[ASSIGNED TASK]
Search for the word "Right" in the entries. Each line that holds it should be copied.

=== Begin Enclosure ===

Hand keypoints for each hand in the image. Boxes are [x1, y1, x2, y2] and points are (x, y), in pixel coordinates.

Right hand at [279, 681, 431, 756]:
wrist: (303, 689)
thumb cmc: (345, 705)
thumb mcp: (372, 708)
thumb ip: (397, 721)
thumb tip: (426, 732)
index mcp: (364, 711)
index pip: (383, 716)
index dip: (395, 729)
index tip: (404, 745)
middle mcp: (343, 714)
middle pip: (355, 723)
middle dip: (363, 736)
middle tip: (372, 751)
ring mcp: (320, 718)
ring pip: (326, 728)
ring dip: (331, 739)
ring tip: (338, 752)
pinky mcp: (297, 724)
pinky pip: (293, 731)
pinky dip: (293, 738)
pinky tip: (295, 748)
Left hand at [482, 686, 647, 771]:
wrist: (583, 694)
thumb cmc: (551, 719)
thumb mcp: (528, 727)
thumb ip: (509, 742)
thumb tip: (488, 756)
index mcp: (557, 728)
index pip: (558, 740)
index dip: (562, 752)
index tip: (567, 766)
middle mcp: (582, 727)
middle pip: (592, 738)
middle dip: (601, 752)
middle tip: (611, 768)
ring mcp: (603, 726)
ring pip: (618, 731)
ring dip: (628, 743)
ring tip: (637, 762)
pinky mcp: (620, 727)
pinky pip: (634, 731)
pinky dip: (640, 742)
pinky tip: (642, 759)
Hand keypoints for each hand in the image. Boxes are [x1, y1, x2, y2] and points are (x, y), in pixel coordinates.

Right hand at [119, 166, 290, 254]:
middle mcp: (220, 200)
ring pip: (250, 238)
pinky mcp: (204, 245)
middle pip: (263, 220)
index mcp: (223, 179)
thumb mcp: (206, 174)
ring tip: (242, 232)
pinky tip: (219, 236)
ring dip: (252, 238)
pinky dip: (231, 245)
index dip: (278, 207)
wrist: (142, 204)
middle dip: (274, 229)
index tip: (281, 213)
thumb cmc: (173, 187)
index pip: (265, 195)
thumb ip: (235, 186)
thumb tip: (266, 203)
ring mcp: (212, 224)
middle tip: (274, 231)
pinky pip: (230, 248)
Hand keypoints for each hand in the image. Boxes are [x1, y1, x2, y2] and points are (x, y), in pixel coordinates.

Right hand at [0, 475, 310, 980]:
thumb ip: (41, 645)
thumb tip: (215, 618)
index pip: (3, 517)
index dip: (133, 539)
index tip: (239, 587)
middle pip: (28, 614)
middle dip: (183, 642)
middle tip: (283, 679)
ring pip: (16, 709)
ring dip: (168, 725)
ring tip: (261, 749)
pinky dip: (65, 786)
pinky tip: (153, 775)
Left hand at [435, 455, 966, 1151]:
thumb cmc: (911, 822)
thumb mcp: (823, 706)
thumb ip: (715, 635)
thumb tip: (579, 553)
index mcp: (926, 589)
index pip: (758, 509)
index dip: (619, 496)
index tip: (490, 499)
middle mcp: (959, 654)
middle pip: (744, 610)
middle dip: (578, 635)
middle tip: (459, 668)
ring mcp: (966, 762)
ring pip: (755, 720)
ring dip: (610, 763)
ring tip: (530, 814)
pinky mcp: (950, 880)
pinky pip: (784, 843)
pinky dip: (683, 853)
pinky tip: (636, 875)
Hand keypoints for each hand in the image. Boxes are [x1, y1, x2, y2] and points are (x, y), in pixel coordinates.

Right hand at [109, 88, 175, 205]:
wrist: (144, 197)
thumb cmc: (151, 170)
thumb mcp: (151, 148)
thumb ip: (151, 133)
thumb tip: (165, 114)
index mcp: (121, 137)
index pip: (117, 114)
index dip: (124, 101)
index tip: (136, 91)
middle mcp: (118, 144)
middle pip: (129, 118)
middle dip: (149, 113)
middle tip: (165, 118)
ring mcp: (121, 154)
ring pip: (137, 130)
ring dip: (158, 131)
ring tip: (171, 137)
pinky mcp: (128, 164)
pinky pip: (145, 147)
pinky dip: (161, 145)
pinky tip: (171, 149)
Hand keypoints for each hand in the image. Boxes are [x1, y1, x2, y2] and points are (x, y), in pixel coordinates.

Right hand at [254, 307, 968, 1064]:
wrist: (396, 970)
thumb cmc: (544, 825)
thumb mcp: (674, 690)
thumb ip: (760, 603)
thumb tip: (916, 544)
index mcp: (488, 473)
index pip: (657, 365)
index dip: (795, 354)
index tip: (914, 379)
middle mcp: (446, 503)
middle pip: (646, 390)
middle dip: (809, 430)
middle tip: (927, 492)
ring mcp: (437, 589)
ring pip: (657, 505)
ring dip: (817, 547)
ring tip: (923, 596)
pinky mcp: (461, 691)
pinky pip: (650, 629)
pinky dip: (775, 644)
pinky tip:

=== End Enclosure ===

[FINISHED TASK]
Right hand at [279, 681, 431, 756]:
Right hand at [119, 166, 290, 254]:
Right hand at [0, 475, 310, 980]:
Right hand at [109, 88, 175, 205]:
Right hand at [254, 307, 968, 1064]:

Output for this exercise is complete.